11. Hukuk Dairesi 2014/2258 E. , 2014/20302 K.
"İçtihat Metni"MAHKEMESİ :ASLİYE HUKUK MAHKEMESİ
Taraflar arasında görülen davada ... Asliye Hukuk Mahkemesi’nce verilen 29/03/2012 gün ve 2007/193-2012/99 sayılı kararı onayan Daire’nin 04/11/2013 gün ve 2013/1415-2013/19601 sayılı kararı aleyhinde davacı vekili tarafından karar düzeltilmesi isteğinde bulunulmuş ve karar düzeltme dilekçesinin süresi içinde verildiği anlaşılmış olmakla, dosya için düzenlenen rapor dinlenildikten ve yine dosya içerisindeki dilekçe, layihalar, duruşma tutanakları ve tüm belgeler okunup, incelendikten sonra gereği görüşülüp düşünüldü:
Davacı vekili, müvekkilinin davalı şirketin ortağı olduğunu, pay durumunun sorulması amacı ile çekilen ihtara verilen cevapta ortak olmadığının bildirildiğini, yapılan tespitte şirket kayıtlarında hisselerin başka şahıslara devredildiğinin belirlendiğini, hisse devir belgelerinde müvekkilinin imzalarının bulunmadığını, devrin de sözkonusu olmadığını belirterek, şirket payından doğan 21.286 Euro alacağın 23.08.2001 tarihinden itibaren işleyecek faizi ile birlikte davalılardan tahsiline karar verilmesini talep ve dava etmiştir.

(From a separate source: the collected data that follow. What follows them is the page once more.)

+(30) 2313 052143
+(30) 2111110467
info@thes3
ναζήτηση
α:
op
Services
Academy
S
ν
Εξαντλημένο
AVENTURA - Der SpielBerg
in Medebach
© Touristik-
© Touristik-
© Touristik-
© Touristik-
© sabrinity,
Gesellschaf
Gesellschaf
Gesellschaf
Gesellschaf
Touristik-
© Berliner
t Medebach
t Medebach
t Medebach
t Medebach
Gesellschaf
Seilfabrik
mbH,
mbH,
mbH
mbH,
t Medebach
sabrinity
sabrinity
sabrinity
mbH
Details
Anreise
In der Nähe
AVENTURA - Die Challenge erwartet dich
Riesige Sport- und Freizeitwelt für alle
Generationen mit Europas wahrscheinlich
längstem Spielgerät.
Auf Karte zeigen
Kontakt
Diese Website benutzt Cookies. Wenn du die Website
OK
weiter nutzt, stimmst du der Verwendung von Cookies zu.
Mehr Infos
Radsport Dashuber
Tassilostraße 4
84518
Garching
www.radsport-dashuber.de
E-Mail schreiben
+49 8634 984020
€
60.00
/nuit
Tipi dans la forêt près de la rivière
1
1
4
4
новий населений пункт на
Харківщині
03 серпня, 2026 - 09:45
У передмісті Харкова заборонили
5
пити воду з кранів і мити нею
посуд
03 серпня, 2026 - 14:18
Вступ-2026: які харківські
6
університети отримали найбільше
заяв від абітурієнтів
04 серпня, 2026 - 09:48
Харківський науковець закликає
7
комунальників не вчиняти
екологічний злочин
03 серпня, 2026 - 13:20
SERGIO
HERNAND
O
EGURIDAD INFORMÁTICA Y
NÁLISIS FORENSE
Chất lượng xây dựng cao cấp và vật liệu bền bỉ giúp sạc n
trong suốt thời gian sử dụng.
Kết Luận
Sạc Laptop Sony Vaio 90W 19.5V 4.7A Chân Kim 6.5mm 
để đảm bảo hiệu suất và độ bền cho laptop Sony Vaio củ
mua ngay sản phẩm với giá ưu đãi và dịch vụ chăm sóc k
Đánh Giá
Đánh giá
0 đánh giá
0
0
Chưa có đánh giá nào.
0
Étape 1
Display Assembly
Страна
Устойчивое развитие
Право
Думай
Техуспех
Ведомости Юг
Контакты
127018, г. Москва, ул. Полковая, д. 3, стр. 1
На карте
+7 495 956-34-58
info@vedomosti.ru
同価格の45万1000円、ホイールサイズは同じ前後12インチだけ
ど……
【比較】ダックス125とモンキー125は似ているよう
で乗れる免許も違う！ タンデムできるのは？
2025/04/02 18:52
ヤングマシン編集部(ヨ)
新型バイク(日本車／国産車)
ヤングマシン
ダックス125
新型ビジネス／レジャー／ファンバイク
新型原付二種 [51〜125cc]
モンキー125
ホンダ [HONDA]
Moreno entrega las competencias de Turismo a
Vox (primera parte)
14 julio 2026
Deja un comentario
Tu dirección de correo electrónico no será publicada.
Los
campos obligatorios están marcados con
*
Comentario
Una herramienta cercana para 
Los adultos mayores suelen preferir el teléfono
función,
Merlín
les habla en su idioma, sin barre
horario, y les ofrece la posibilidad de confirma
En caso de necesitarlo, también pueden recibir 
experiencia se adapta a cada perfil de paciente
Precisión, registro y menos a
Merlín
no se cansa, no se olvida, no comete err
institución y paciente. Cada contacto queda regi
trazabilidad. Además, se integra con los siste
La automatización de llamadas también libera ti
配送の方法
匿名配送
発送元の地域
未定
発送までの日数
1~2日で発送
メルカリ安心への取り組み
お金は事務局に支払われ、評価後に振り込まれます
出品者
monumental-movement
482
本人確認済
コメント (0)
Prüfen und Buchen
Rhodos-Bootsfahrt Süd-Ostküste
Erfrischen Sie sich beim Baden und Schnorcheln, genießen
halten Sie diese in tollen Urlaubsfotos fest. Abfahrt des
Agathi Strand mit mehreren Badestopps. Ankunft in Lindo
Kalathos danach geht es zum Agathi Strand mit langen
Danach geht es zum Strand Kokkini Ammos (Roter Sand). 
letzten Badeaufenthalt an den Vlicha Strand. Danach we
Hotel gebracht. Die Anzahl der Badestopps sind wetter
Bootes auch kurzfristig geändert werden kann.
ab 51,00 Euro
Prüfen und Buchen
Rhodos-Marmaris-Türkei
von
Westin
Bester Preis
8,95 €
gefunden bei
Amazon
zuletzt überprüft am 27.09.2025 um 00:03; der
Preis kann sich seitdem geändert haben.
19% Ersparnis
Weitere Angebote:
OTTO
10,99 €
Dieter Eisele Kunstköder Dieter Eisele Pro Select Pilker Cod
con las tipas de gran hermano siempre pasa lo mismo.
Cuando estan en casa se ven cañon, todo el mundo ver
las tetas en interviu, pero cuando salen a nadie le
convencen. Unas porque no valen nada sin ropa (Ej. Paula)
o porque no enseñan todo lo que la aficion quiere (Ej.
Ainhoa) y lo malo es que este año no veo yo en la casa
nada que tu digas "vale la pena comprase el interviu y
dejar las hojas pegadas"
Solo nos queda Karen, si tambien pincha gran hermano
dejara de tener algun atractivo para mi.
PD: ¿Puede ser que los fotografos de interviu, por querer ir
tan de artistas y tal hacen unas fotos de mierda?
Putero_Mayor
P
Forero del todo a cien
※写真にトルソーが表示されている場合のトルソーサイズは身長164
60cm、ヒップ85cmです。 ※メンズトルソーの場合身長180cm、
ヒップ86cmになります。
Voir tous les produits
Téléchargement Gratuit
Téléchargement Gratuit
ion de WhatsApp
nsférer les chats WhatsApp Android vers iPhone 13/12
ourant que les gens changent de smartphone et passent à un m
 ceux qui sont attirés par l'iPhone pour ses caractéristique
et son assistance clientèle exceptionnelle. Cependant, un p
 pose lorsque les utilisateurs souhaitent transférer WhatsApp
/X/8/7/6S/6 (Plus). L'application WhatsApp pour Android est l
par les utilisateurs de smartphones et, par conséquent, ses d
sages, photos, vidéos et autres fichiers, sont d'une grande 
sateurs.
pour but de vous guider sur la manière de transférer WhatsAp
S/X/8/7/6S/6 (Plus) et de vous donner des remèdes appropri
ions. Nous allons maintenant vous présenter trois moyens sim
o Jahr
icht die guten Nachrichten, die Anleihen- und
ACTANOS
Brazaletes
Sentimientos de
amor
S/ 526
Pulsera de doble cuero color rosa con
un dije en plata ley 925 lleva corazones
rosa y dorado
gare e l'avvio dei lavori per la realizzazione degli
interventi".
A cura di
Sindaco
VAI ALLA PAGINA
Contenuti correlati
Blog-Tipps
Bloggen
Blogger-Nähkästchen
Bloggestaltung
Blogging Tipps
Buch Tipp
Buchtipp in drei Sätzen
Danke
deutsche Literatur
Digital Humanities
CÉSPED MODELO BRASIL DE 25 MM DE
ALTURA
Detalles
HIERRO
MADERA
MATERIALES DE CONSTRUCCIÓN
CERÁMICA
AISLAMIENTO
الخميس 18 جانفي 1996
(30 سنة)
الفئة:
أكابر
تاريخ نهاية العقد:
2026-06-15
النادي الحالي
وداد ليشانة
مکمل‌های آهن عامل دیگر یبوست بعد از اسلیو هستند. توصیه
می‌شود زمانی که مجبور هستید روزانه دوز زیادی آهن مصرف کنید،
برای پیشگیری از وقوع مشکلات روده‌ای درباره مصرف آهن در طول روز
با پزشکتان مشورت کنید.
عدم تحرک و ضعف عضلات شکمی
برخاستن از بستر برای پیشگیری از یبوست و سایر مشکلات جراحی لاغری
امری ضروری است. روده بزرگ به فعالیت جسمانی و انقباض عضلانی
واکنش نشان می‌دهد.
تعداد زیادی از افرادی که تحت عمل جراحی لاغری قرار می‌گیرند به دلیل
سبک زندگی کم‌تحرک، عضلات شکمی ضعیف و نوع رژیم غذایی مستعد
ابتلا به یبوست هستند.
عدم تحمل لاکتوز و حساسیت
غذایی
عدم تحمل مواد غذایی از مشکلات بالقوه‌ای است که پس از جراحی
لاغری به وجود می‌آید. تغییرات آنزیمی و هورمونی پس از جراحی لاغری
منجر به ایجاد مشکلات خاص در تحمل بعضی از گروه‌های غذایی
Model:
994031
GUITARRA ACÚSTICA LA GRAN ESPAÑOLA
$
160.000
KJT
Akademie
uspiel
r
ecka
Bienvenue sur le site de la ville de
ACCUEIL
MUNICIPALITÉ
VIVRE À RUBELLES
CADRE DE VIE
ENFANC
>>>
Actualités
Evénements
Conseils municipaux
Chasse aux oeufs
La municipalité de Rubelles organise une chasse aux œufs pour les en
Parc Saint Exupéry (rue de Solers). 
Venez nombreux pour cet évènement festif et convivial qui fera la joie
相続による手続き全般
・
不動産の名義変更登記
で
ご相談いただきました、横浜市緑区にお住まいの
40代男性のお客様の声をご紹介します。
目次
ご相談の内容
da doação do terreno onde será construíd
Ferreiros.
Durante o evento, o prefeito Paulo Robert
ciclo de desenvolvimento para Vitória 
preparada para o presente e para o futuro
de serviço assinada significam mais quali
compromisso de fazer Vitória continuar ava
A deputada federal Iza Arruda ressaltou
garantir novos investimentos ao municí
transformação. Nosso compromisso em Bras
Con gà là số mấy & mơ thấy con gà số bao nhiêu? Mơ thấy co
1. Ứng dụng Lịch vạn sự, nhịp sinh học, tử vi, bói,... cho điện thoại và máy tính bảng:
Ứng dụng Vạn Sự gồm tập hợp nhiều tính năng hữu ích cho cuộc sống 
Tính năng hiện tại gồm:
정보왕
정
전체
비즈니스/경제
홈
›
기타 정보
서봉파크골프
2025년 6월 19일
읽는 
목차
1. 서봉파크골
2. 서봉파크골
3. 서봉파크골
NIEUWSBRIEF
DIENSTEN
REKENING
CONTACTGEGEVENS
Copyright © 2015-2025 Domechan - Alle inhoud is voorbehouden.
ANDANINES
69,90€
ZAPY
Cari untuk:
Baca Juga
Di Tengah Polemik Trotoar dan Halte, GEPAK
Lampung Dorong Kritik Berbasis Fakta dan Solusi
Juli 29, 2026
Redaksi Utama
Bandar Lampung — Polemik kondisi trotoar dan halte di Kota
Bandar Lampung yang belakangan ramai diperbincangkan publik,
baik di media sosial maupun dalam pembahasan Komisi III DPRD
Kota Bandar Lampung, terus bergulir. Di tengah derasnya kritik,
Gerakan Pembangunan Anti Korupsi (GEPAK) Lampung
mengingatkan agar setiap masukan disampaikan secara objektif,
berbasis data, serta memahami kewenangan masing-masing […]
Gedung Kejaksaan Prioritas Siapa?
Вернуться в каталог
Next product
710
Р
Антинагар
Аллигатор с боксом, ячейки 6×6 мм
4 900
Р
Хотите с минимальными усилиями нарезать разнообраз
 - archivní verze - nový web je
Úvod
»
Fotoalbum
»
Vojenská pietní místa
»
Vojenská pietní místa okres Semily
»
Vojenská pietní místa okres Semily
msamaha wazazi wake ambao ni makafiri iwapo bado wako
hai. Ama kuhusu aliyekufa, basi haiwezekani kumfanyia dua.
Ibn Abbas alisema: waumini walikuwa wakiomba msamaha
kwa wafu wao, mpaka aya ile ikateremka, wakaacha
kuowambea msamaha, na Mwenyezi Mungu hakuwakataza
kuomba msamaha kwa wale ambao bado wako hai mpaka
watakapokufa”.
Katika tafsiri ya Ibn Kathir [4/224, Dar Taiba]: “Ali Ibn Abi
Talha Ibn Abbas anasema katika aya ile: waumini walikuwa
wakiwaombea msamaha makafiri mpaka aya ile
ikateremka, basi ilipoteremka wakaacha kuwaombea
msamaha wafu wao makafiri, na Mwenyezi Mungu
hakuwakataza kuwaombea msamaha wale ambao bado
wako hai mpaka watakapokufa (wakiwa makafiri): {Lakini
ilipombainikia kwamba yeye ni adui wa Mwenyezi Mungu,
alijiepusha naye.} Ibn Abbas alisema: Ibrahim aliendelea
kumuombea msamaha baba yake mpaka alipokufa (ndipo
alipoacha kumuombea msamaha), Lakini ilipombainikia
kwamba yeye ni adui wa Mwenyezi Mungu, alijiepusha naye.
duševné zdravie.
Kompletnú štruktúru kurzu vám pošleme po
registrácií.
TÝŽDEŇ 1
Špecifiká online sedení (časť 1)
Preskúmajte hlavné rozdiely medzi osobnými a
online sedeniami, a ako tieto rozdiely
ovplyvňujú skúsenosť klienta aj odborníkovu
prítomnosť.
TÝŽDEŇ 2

Davalı vekili, davacının rızası ile hisselerini devrettiğini, Yönetim Kurulu Üyelerinin sorumluluğunun kusur sorumluluğu olduğunu, birleşen davanın T.T.K’nun 340. maddesi yollaması ile 309/4. maddesi uyarınca zamanaşımına uğradığını savunarak, davanın reddine karar verilmesini istemiştir.
Mahkemece bozma ilamına uyularak yapılan yargılama sonunda, birleşik davanın TTK"nun 309. maddesinde öngörülen iki yıllık süre içerisinde açılmadığı gerekçesiyle birleşik davanın zamanaşımı nedeni ile reddine, dava devam ederken davalı şirketin davacıyı yeniden davalı şirketin ortağı yaparak 7070 no’lu ortak olarak pay defterinin 7160 no’lu sayfasına kaydettiği, davacının nominal değeri 5 TL olan 200 adet hissesinin bulunduğu, bu hisseler davacı adına kayıtlı olduğundan davacının bunları fiziken elden teslim alma olanağı bulunmadığı, davacının devir işlemlerinden önce davalı şirkette 200 hissesi bulunduğu ve davacının aynı hisselerle davalı şirketin ortağı yapıldığı, bu nedenle davanın davanın konusunun kalmadığı gerekçesiyle karar verilmesine yer olmadığına, davalı şirketin davanın açılmasına sebebiyet vermesi nedeniyle masraf ve ücreti vekalet ile sorumlu tutulmasına dair verilen kararın taraf vekillerince temyiz edilmesi üzerine karar Dairemizin 04.11.2013 günlü ilamıyla onanmıştır.
Davacı vekili bu kez karar düzeltme isteminde bulunmuştur.
Dosyadaki yazılara, mahkeme kararında belirtilip Yargıtay ilamında benimsenen gerektirici sebeplere göre, davacı vekilinin HUMK’nın 440. maddesinde sayılan hallerden hiçbirisini ihtiva etmeyen karar düzeltme isteğinin reddi gerekir.
SONUÇ: Yukarıda açıklanan nedenlerden dolayı, davacı vekilinin karar düzeltme isteğinin HUMK’nın 442. maddesi gereğince REDDİNE, alınması gereken 52,40 TL karar düzeltme harcı peşin ödenmiş olduğundan yeniden alınmasına yer olmadığına, 3506 sayılı Yasa ile değiştirilen HUMK"nın 442/3. maddesi hükmü uyarınca, takdiren 228,00 TL para cezasının karar düzeltilmesini isteyenden alınarak Hazine’ye gelir kaydedilmesine, 23/12/2014 tarihinde oybirliğiyle karar verildi.